*** SUPPLIED DATA

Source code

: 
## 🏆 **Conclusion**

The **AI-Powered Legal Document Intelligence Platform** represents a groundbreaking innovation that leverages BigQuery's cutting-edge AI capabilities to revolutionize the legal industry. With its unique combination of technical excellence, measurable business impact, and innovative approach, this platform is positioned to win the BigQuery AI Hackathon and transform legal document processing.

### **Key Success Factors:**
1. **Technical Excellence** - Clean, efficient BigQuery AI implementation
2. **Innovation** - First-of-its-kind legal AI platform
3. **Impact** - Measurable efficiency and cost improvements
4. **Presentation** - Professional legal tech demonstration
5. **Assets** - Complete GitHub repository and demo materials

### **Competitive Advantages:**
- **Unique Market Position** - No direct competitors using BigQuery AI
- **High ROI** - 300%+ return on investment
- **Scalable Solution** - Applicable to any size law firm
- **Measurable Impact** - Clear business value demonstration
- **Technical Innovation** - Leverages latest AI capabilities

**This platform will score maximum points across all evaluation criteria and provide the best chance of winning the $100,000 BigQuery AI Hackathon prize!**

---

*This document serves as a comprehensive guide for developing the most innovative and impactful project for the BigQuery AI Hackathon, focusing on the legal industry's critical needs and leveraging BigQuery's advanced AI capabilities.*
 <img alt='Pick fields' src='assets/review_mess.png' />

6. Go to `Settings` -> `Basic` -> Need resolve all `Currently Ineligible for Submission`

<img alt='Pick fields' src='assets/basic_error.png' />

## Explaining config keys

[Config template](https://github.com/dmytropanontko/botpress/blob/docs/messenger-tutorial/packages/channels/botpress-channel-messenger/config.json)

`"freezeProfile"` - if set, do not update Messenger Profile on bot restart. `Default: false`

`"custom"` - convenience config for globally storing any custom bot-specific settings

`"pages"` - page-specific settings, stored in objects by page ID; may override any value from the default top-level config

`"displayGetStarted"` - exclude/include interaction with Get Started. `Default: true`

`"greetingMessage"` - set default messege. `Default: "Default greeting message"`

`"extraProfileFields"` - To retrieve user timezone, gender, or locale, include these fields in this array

******

→ PROBLEM REQUIREMENTS:
Copy everything from the start of the records down to the line containing "- **Technical Innovation**", swapping "Competitive Advantages" for "Key Strengths" and keeping all else unchanged.

→ RESULT:
Source code

: 
## 🏆 **Conclusion**

The **AI-Powered Legal Document Intelligence Platform** represents a groundbreaking innovation that leverages BigQuery's cutting-edge AI capabilities to revolutionize the legal industry. With its unique combination of technical excellence, measurable business impact, and innovative approach, this platform is positioned to win the BigQuery AI Hackathon and transform legal document processing.

### **Key Success Factors:**
1. **Technical Excellence** - Clean, efficient BigQuery AI implementation
2. **Innovation** - First-of-its-kind legal AI platform
3. **Impact** - Measurable efficiency and cost improvements
4. **Presentation** - Professional legal tech demonstration
5. **Assets** - Complete GitHub repository and demo materials

### **Key Strengths:**
- **Unique Market Position** - No direct competitors using BigQuery AI
- **High ROI** - 300%+ return on investment
- **Scalable Solution** - Applicable to any size law firm
- **Measurable Impact** - Clear business value demonstration
- **Technical Innovation** - Leverages latest AI capabilities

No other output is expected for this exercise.